Jakarta — Jalan raya tidak sekadar menjadi jalur perpindahan kendaraan, melainkan cermin kualitas kehidupan bersama sebuah bangsa. Kakorlantas Polri Irjen Pol. Drs. Agus Suryonugroho, S.H., M.Hum. menegaskan bahwa lalu lintas adalah ruang sosial yang memantulkan karakter masyarakat. “Peradaban sebuah bangsa bisa dilihat dari bagaimana masyarakatnya menghargai jalan dan keselamatan,” ujarnya dalam berbagai kesempatan.
Menurut Irjen Agus, jalan raya adalah tempat jutaan orang bertemu setiap hari, di mana disiplin, empati, kesabaran, dan penghormatan terhadap hak orang lain diuji secara nyata. Pendekatan Polantas kini memadukan data presisi dengan pelayanan humanis, tidak hanya fokus mengurangi kemacetan dan kecelakaan, tetapi juga membangun budaya keselamatan sebagai pondasi peradaban modern.
Di jalan, semua pengguna berada dalam posisi setara tanpa membedakan status sosial atau jabatan. Ketidaktertiban seperti menyerobot antrean dan melawan arus mencederai kesadaran sosial, bukan hanya ketertiban lalu lintas. Budaya berkendara yang tertib mencerminkan kualitas mental kolektif bangsa, sebagaimana dijelaskan di RM.id.
Transformasi Polantas juga ditandai dengan program “Polantas Menyapa,” yang menempatkan polisi lalu lintas sebagai bagian dari kehidupan sosial masyarakat melalui dialog, edukasi, dan pendekatan humanis. Ini bertujuan membangun kedekatan emosional, bukan sekadar penindakan hukum.
Pembentukan budaya tertib dimulai dari tindakan sederhana sehari-hari, seperti memakai helm dan menghormati pejalan kaki. Korlantas Polri menempatkan edukasi keselamatan lalu lintas pada anak-anak dan generasi muda sebagai investasi jangka panjang. Contoh implementasi dapat dilihat di Satlantas Polres Karimun, Kepulauan Riau, yang menjalankan edukasi keselamatan berlalu lintas dengan pendekatan komunikatif dan simulasi praktis.

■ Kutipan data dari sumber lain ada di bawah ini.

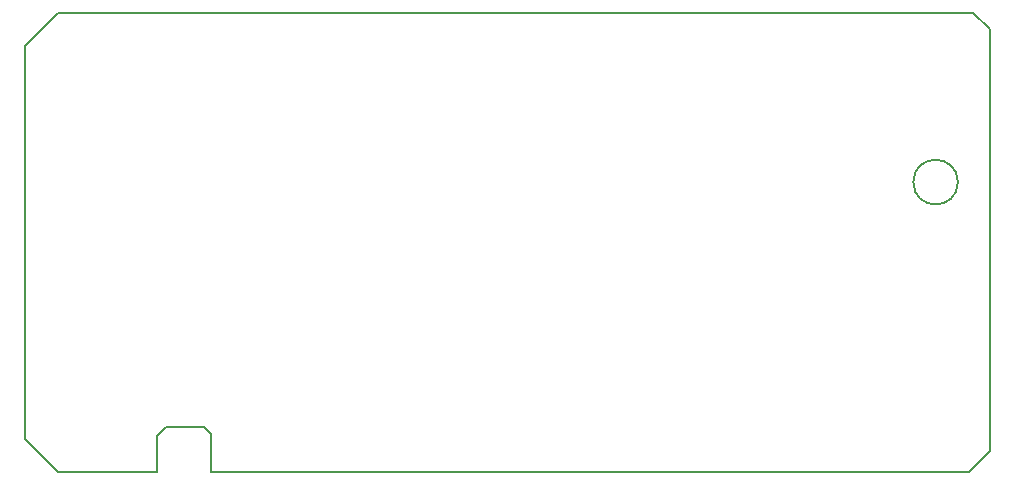
<source format=gbr>
G04 #@! TF.FileFunction,Profile,NP*
%FSLAX46Y46*%
G04 Gerber Fmt 4.6, Leading zero omitted, Abs format (unit mm)*
G04 Created by KiCad (PCBNEW 4.0.6) date 09/21/17 18:01:10*
%MOMM*%
%LPD*%
G01*
G04 APERTURE LIST*
%ADD10C,0.100000*%
%ADD11C,0.150000*%
G04 APERTURE END LIST*
D10*
D11*
X87884000Y-104648000D02*
X88900000Y-104648000D01*
X87884000Y-101473000D02*
X87884000Y-104648000D01*
X87884000Y-104648000D02*
X152019000Y-104648000D01*
X87249000Y-100838000D02*
X87884000Y-101473000D01*
X84074000Y-100838000D02*
X87249000Y-100838000D01*
X83312000Y-101600000D02*
X84074000Y-100838000D01*
X83312000Y-104648000D02*
X83312000Y-101600000D01*
X74930000Y-104648000D02*
X83312000Y-104648000D01*
X151112991Y-80137000D02*
G75*
G03X151112991Y-80137000I-1887991J0D01*
G01*
X152400000Y-65786000D02*
X153797000Y-67183000D01*
X153797000Y-102870000D02*
X153797000Y-67183000D01*
X152019000Y-104648000D02*
X153797000Y-102870000D01*
X72136000Y-101854000D02*
X74930000Y-104648000D01*
X72136000Y-68580000D02*
X72136000Y-101854000D01*
X74930000Y-65786000D02*
X72136000Y-68580000D01*
X152400000Y-65786000D02*
X74930000Y-65786000D01*
M02*

</source>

Irjen Agus menegaskan bahwa keselamatan lalu lintas bukan hanya soal keterampilan mengemudi, melainkan juga “attitude” atau sikap yang menghargai keselamatan dan sesama pengguna jalan. Keselamatan lalu lintas pun menjadi indikator kedewasaan sosial dan peradaban modern, di mana disiplin tanpa pengawasan adalah tanda kualitas peradaban.

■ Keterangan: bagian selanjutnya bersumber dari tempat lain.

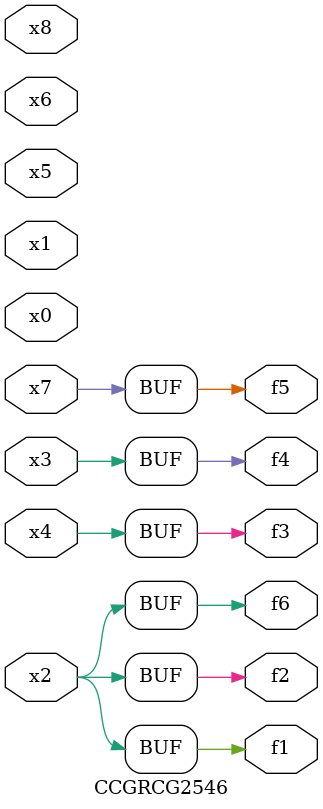
<source format=v>
module CCGRCG2546(
	input x0, x1, x2, x3, x4, x5, x6, x7, x8,
	output f1, f2, f3, f4, f5, f6
);
	assign f1 = x2;
	assign f2 = x2;
	assign f3 = x4;
	assign f4 = x3;
	assign f5 = x7;
	assign f6 = x2;
endmodule

</source>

Momentum Safety Week yang digagas Polri bukan sekadar kampanye tahunan, melainkan gerakan sosial yang melibatkan pelajar, komunitas, dan pengguna jalan untuk membangun kesadaran bersama mengenai nilai keselamatan.
Peran Polantas kini meluas dari pengatur lalu lintas menjadi edukator dan penjaga nilai sosial. Transformasi ini diwujudkan melalui pendekatan humanis yang membangun kesadaran, bukan sekadar ketakutan. Polantas berperan menjaga nilai keteraturan sosial di ruang publik untuk membentuk budaya keselamatan jangka panjang.

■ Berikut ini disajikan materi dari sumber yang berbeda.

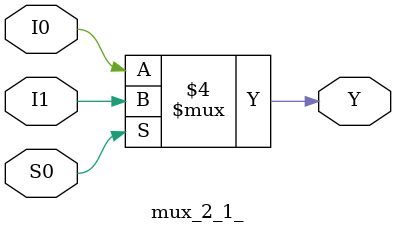
<source format=v>
`timescale 1ns / 1ps


module mux_2_1_(
    input wire I0,
    input wire I1,
    input wire S0,
    output reg Y
    );
    always@(*)
    begin
    if(S0==0)
    Y=I0;
    else
    Y=I1;
    end
endmodule
</source>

Jalan raya sebagai miniatur kehidupan bangsa mencerminkan disiplin, empati, dan penghormatan terhadap hak bersama. Budaya keselamatan lalu lintas menunjukkan kematangan peradaban, dan transformasi Polantas adalah upaya membangun karakter bangsa melalui budaya tersebut. “Peradaban sebuah bangsa bisa dilihat dari bagaimana masyarakatnya menghargai jalan dan keselamatan,” kata Irjen Agus, yang menekankan bahwa kesadaran dan penghormatan di jalan merupakan investasi masa depan Indonesia.